Excelerate Energy's chief operating officer has taken the reins of the Texas energy company, which is building a liquefied natural gas terminal of the coast of Marblehead and Gloucester.
Robert Bryngelson, who was part of the team that formed Excelerate in 2003 and had been COO and an executive vice president, took over last week as president and chief executive officer of Excelerate from Kathleen Eisbrenner, who had been president of the company since its founding.
"It's not really going to change much at all," said Douglas Pizzi, a spokesman for Excelerate. "He really has been instrumental in developing the (LNG) project here, and he's been instrumental since the founding of the company."
Eisbrenner took a job as executive vice president of Royal Dutch Shell, an international energy company based in The Hague, the Netherlands, to manage its liquefied natural gas projects.
Pizzi said no one has been named to the COO position yet.
Prior to Excelerate, Bryngelson worked as managing director of El Paso Corp.'s global LNG group, where he was responsible for LNG infrastructure development, supply procurement and marketing for North America. Pizzi said Bryngelson was key in developing the Northeast Gateway Energy Bridge terminal off Gloucester, as well as a similar system already in operation in the Gulf of Mexico off New Orleans.
According to a statement released by Excelerate, Bryngelson has master's degrees in business administration and mechanical engineering from the University of Texas in Austin, and a bachelor's degree in aerospace engineering from Texas A&M; University.
Excelerate is building a buoy system to deliver natural gas offshore from massive tankers carrying supercooled liquefied natural gas, which will be vaporized and unloaded at the buoy to a pipeline to the region's supply network.
Crews began in May to install the pipeline from the buoy to the existing HubLine pipe, which runs under the ocean floor from Salem to Quincy. Overall, the project is on time and expects its first delivery around Dec. 1.
The fishing industry opposed the plan because the LNG terminals will be located in a stretch of ocean called Block 125. An 800-yard security perimeter around the terminals and LNG tankers will keep fishermen out of the fertile area and force them to travel longer and farther out to sea, increasing their risks. Under current regulations, fishermen have a limited number of days they can be at sea.
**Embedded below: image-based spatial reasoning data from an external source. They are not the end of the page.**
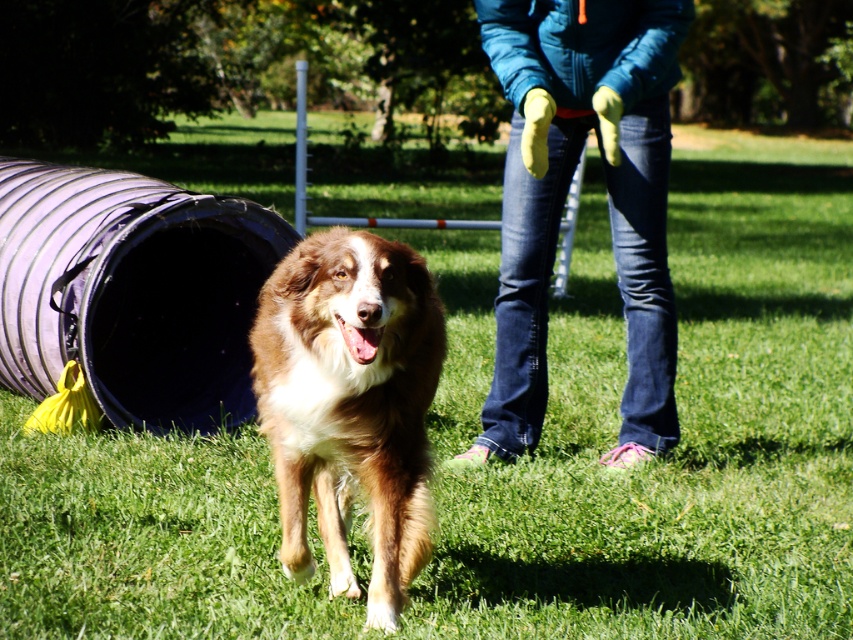
Is rubberized purple tunnel at left bigger than brown fluffy dog at center?

Yes, rubberized purple tunnel at left is bigger than brown fluffy dog at center.

Which is in front, point (27, 356) or point (438, 374)?

Point (438, 374) is in front.

Does point (97, 300) lie behind point (361, 305)?

Yes.

Locate an element on the screen. The width and height of the screenshot is (853, 640). rubberized purple tunnel at left is located at coordinates (131, 291).

Is the position of denim jeans at center less distant than that of rubberized purple tunnel at left?

Yes, denim jeans at center is in front of rubberized purple tunnel at left.

Who is more distant from viewer, (631, 397) or (94, 278)?

Positioned behind is point (94, 278).

Where is `denim jeans at center`? denim jeans at center is located at coordinates (564, 196).

Does denim jeans at center lie in front of brown fluffy dog at center?

No, denim jeans at center is further to the viewer.

Which is more to the right, denim jeans at center or brown fluffy dog at center?

From the viewer's perspective, denim jeans at center appears more on the right side.

Who is more distant from viewer, (x=524, y=3) or (x=368, y=522)?

The point (x=524, y=3) is more distant.

Identify the location of denim jeans at center. (564, 196).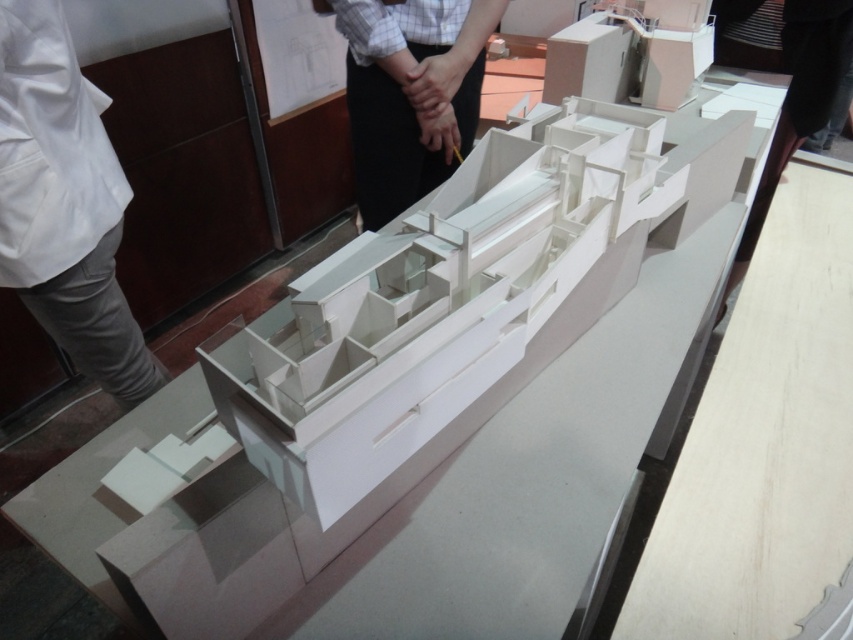
You are an architect examining the architectural model on the glass table. You notice the white cotton pants at lower left and the white paper at upper center. Which object is narrower in width?

The white cotton pants at lower left is thinner than the white paper at upper center, so the white cotton pants at lower left is narrower in width.

You are an architect reviewing the model and notice the white cotton pants at lower left and the white paper at upper center. Which object is taller in the scene?

The white cotton pants at lower left is taller than the white paper at upper center according to the description.

You are an architect reviewing the model and need to place a 60 cm long ruler between the white cotton pants at lower left and the white paper at upper center. Will the ruler fit between them without overlapping either object?

The distance between the white cotton pants at lower left and the white paper at upper center is 68.26 centimeters. Since the ruler is 60 cm long, it will fit between them without overlapping either object as there is sufficient space.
Those concerns led to the $23.5 million mitigation offering, including $6.3 million to the Gloucester Fishing Community Preservation Fund, a nonprofit organization to be established in Gloucester to buy and lease fishing permits from fishermen who want to leave the industry. Other mitigation money goes toward environmental concerns, particularly worries about the massive tankers striking the endangered Atlantic right whales that live in the area.
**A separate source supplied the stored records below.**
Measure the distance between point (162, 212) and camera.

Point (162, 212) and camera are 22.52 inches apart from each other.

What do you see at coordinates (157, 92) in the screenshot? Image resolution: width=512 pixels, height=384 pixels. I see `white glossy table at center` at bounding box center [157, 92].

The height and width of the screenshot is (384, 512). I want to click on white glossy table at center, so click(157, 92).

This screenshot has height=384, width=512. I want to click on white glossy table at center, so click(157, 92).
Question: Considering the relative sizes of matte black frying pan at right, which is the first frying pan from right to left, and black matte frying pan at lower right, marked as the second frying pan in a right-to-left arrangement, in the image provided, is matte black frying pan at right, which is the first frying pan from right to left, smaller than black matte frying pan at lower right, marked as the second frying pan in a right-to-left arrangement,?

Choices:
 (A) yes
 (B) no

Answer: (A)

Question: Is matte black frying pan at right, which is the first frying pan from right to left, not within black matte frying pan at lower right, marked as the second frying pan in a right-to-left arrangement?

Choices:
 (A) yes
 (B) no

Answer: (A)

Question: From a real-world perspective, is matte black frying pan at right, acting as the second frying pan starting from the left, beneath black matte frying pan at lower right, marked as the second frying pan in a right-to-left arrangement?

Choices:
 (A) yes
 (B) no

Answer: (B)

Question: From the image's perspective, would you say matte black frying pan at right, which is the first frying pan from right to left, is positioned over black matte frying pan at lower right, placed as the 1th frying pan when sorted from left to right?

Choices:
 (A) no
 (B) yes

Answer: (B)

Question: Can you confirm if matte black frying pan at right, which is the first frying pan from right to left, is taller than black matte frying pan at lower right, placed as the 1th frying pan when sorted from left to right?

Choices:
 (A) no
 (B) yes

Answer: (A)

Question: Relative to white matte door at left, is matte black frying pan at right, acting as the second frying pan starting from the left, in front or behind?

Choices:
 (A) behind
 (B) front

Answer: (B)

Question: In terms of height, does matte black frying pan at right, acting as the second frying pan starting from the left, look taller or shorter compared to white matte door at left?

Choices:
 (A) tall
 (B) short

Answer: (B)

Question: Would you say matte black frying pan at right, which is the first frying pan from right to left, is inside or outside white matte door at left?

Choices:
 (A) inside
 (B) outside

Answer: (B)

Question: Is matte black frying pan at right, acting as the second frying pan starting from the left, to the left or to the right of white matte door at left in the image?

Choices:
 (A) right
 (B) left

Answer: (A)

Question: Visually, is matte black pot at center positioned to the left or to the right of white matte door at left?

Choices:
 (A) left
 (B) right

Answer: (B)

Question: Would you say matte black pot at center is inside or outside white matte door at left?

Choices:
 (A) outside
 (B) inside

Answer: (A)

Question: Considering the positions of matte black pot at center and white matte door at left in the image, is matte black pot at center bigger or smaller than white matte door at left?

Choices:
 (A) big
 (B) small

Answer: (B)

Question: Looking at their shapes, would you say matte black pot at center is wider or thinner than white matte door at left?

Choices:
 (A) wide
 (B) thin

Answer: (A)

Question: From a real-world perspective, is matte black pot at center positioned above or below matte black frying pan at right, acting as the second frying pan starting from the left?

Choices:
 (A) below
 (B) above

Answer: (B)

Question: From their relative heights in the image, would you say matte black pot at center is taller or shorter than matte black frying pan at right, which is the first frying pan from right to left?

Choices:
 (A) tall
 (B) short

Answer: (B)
Bryngelson said the company has agreed to have its ships stay in the Boston shipping lane, which runs to Boston Harbor, as much as possible and exit the lane when close to the buoy and slow to only at 3 to 4 knots at that point.
Suez Energy North America, which is building a similar terminal about 7 miles southeast of Gloucester, agreed to pay $23.5 million in mitigation as well, with another $6.3 million to the Gloucester Fishing Community Preservation Fund. That package has not yet been paid.
Suez plans to have its facility operational by the end of 2009.
Former Gov. Mitt Romney approved both projects and the conditions attached by his Secretary of Environmental Affairs Robert Golledge Jr. on Dec. 19. Romney was authorized to approve, modify or reject the proposals under federal law as a governor of the state adjacent to the location of the projects.